Aim of the exercise
Scan each line of the records for the word "down" and extract the ones that have it.

Data listing

□ □ □ □

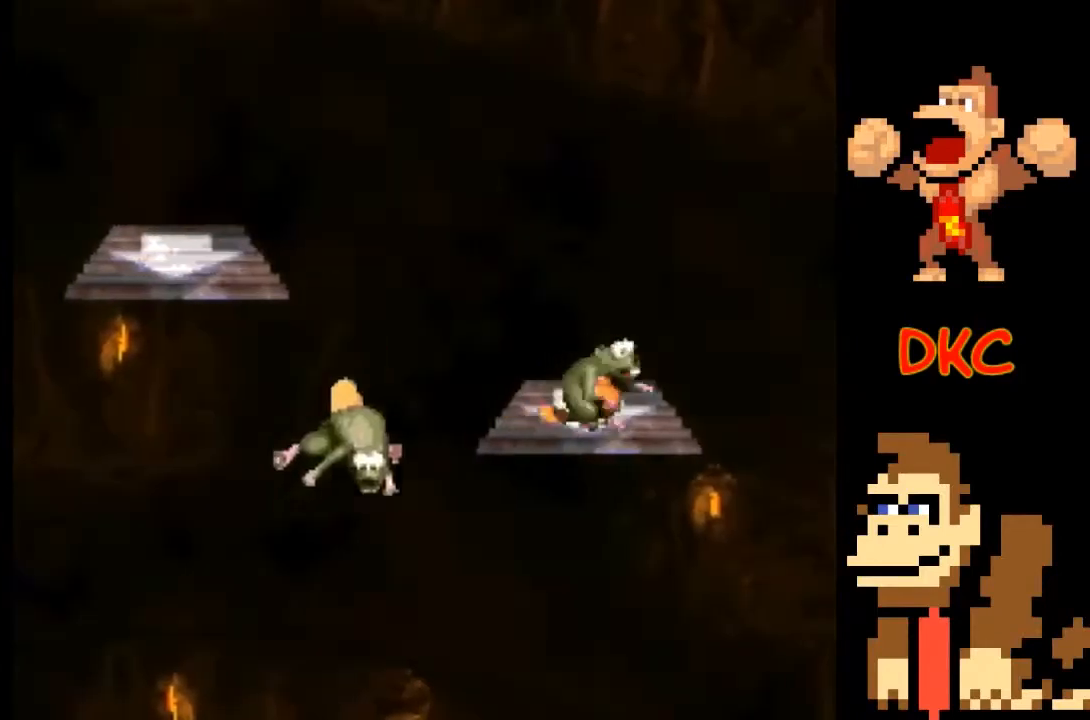
{"buttons": ["A", "X"], "left_stick": "right", "right_stick": "center", "events": [[67, "left_stick", "right"], [200, "A", "down"]]}
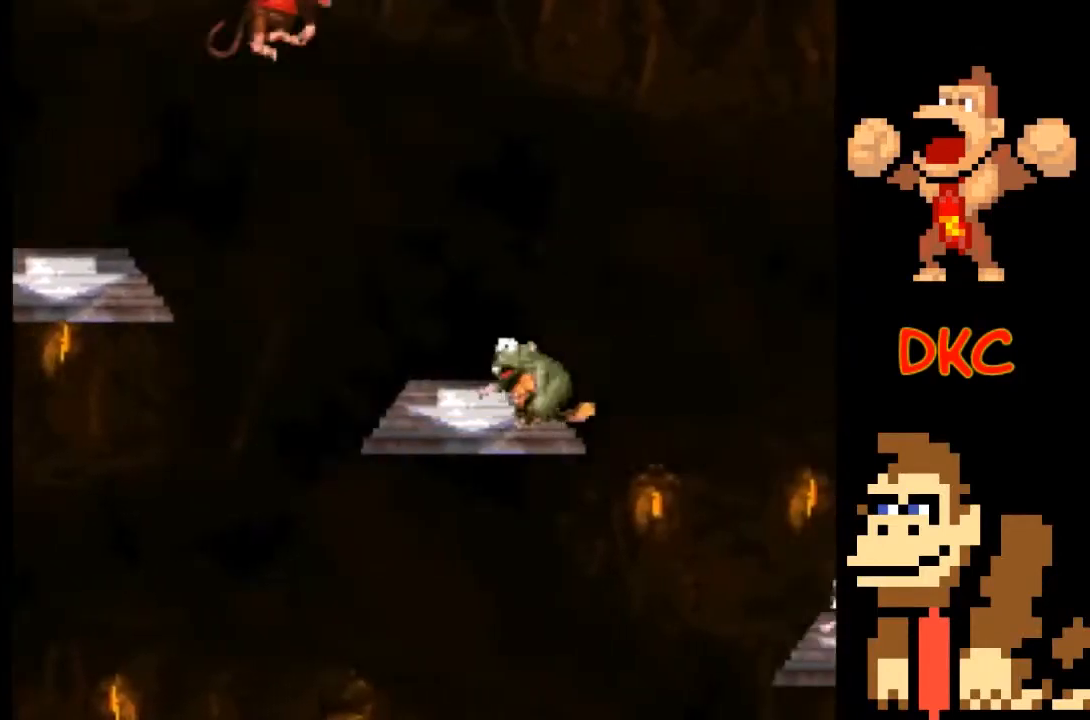
{"buttons": ["X"], "left_stick": "center", "right_stick": "center", "events": [[167, "A", "up"], [267, "left_stick", "center"], [400, "left_stick", "left"], [500, "left_stick", "center"]]}
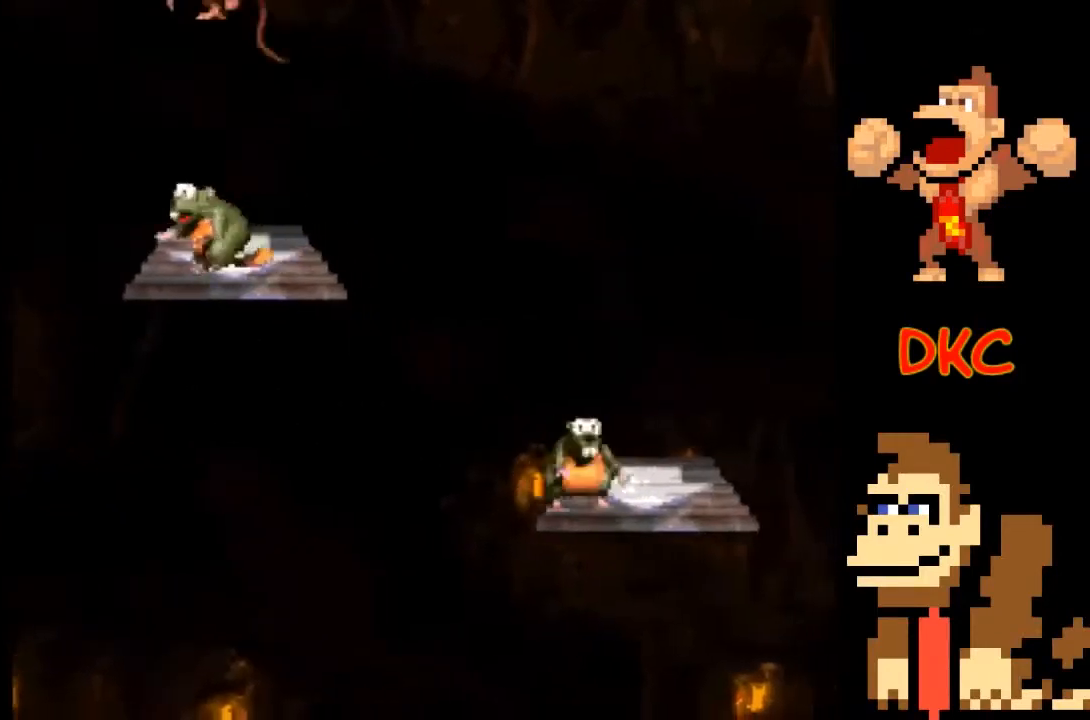
{"buttons": ["A", "X"], "left_stick": "right", "right_stick": "center", "events": [[67, "A", "down"], [100, "left_stick", "right"]]}
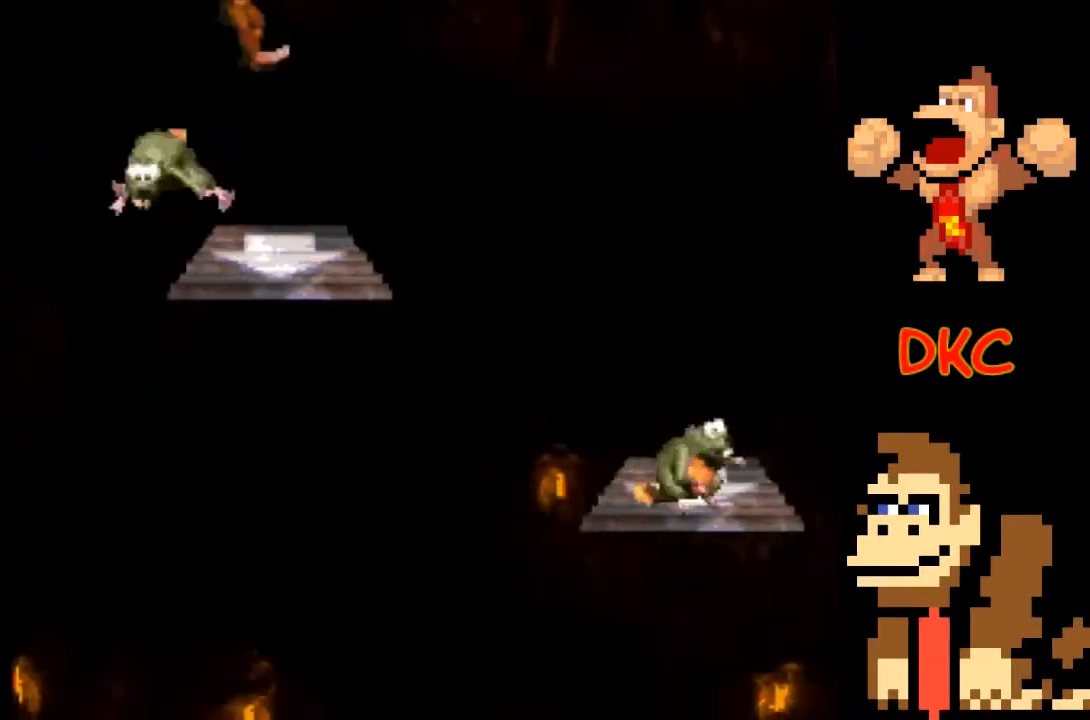
{"buttons": ["X"], "left_stick": "center", "right_stick": "center", "events": [[67, "A", "up"], [433, "left_stick", "center"]]}
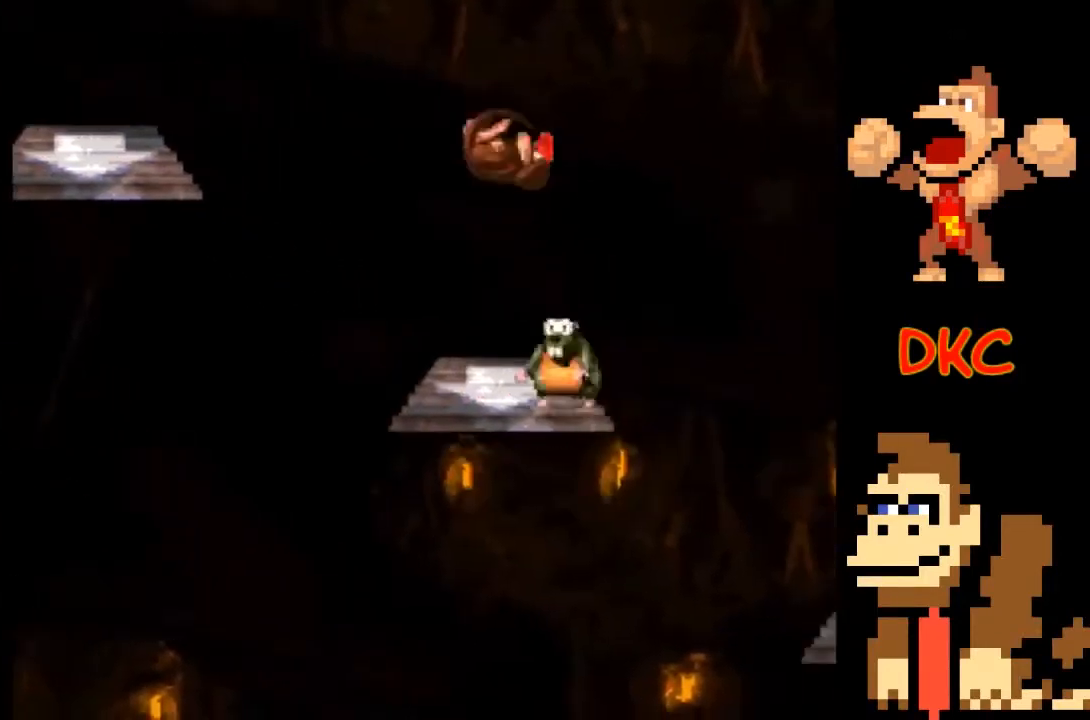
{"buttons": ["X"], "left_stick": "right", "right_stick": "center", "events": [[133, "A", "down"], [133, "left_stick", "right"], [467, "A", "up"]]}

□ □ □ □

Response
{"buttons": ["A", "X"], "left_stick": "right", "right_stick": "center", "events": [[67, "left_stick", "right"], [200, "A", "down"]]}
{"buttons": ["A", "X"], "left_stick": "right", "right_stick": "center", "events": [[67, "A", "down"], [100, "left_stick", "right"]]}
{"buttons": ["X"], "left_stick": "right", "right_stick": "center", "events": [[133, "A", "down"], [133, "left_stick", "right"], [467, "A", "up"]]}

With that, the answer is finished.